**Page text**:
::::

For more than 20 years we have been using Layer 3 connectivity powered by dynamic routing protocols to route traffic between data centers, but adoption of virtualization and geo-clustering technologies is forcing us to re-examine our data center interconnect (DCI) models.
Harnessing the power of virtualization allows organizations to view and treat their compute resources as a global resource pool unconstrained by individual data center boundaries. Resources can span multiple buildings, metro areas or theoretically even countries. This basically means you can increase collective compute power in a data center that needs it by "borrowing" the resources from a data center that has spare capacity at the moment. This task is achieved by moving virtual machines between the data centers.
All major virtualization vendors, such as VMware, Xen and Microsoft support the concept of virtual machine live migration, where you can move live VMs from one physical host (server) to another without powering them down or suffering application connectivity break (there is a short pause, but not long enough for TCP sessions to be torn down).

::::

**Work request 1**: From the data center interconnect passage, return the text starting at "For more than" and ending at "the data centers.".
**Work request 2**: Using the data center interconnect passage, say whether each statement agrees with it, giving yes or no and quoting the deciding words: (a) Live migration requires virtual machines to be powered down before they move. (b) Layer 3 connectivity with dynamic routing protocols has been used between data centers for more than 20 years. (c) Borrowing compute resources from another data center is done by moving virtual machines between the data centers.
**Work request 3**: Which virtualization vendors does the data center interconnect passage name as supporting virtual machine live migration?

**Excerpted records**:
::::

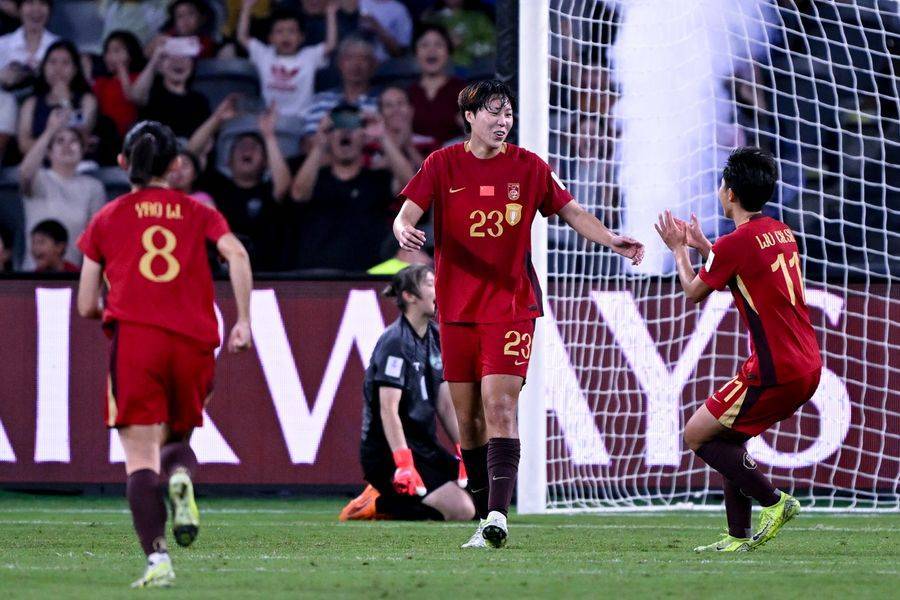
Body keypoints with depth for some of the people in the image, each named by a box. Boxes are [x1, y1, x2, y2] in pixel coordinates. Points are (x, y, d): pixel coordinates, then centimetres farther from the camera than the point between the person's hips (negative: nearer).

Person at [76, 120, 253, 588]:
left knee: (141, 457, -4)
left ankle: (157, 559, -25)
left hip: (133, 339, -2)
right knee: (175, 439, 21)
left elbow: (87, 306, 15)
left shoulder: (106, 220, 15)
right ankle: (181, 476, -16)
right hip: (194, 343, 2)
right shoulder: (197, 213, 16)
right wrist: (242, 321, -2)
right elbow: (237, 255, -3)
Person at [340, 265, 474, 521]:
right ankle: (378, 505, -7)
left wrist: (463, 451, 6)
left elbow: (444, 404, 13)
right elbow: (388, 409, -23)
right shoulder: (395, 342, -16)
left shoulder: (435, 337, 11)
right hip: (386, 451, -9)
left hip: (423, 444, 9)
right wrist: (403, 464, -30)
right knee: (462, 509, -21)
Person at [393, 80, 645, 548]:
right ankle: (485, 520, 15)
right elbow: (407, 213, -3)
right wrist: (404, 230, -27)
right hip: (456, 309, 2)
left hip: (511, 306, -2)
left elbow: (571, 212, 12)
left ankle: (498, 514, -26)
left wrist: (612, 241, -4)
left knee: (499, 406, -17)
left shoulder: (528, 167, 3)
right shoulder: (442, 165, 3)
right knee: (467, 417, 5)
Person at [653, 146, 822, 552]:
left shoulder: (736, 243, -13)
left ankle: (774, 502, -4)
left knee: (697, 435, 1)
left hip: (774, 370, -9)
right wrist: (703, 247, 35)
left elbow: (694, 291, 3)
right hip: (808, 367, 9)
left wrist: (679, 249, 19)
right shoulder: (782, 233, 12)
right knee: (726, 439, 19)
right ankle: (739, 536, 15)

::::

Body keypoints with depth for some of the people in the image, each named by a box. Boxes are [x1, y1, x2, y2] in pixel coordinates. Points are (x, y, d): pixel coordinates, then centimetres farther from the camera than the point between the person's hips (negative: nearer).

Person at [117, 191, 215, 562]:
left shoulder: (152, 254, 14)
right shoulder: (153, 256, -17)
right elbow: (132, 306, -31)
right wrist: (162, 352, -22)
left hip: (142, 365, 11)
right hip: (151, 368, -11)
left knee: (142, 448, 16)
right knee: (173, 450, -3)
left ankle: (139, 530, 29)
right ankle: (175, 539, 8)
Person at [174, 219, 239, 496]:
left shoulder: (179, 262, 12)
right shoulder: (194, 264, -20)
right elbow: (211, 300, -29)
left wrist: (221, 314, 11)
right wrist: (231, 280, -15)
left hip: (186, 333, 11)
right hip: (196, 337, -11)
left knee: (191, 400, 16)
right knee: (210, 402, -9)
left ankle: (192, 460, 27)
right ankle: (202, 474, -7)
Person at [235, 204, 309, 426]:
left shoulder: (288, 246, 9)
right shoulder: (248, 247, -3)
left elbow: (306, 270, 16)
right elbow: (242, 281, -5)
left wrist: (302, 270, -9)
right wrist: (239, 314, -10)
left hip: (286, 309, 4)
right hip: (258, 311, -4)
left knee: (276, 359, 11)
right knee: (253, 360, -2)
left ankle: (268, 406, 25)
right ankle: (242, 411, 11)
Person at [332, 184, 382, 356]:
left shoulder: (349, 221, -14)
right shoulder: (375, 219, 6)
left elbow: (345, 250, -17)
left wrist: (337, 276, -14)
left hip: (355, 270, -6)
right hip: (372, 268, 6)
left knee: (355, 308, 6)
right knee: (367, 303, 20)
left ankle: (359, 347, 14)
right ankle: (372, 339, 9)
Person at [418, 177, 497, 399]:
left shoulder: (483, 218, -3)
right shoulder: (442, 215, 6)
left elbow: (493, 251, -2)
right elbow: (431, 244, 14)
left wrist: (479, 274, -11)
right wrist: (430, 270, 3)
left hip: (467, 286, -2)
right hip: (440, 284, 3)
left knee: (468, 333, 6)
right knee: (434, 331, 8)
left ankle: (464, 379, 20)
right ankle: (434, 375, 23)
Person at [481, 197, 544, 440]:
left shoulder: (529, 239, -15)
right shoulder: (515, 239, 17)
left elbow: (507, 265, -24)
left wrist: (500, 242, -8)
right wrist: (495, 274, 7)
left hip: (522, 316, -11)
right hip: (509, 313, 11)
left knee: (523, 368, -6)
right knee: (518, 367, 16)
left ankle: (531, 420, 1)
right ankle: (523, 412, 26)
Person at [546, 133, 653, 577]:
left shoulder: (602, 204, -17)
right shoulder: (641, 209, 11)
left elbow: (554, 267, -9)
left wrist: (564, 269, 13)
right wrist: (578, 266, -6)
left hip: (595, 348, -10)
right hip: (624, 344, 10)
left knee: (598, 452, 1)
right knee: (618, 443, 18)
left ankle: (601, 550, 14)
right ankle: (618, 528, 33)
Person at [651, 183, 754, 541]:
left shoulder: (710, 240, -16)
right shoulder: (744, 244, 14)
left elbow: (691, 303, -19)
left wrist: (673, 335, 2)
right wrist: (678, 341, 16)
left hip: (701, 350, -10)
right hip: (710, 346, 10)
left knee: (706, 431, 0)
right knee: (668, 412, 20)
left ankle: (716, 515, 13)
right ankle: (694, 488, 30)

::::

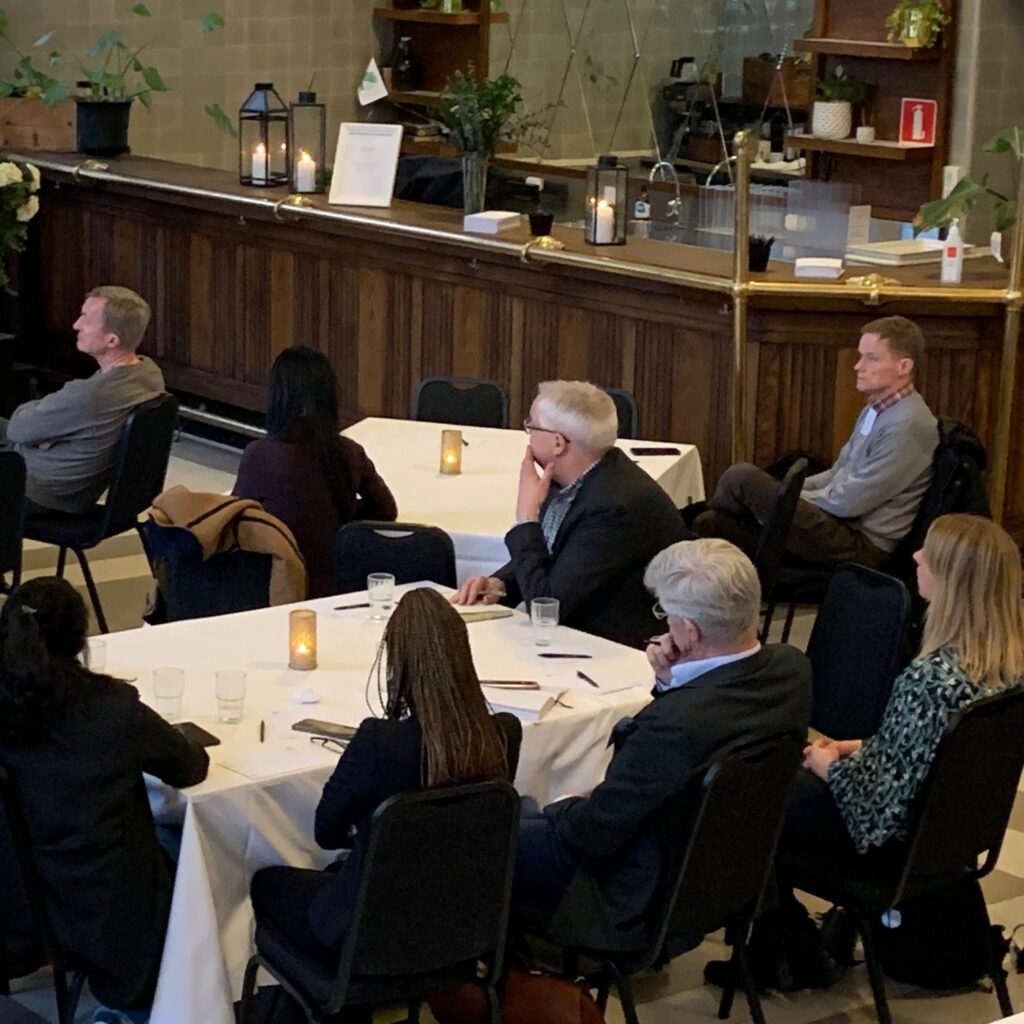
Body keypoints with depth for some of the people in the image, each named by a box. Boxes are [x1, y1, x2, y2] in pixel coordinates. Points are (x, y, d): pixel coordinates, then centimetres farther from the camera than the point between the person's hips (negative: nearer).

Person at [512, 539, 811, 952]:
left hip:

::::

**Response area 1**:
For more than 20 years we have been using Layer 3 connectivity powered by dynamic routing protocols to route traffic between data centers, but adoption of virtualization and geo-clustering technologies is forcing us to re-examine our data center interconnect (DCI) models.
Harnessing the power of virtualization allows organizations to view and treat their compute resources as a global resource pool unconstrained by individual data center boundaries. Resources can span multiple buildings, metro areas or theoretically even countries. This basically means you can increase collective compute power in a data center that needs it by "borrowing" the resources from a data center that has spare capacity at the moment. This task is achieved by moving virtual machines between the data centers.

**Response area 2**:
(a) No: "without powering them down or suffering application connectivity break"
(b) Yes: "For more than 20 years we have been using Layer 3 connectivity powered by dynamic routing protocols to route traffic between data centers"
(c) Yes: "This task is achieved by moving virtual machines between the data centers."

**Response area 3**: VMware, Xen and Microsoft.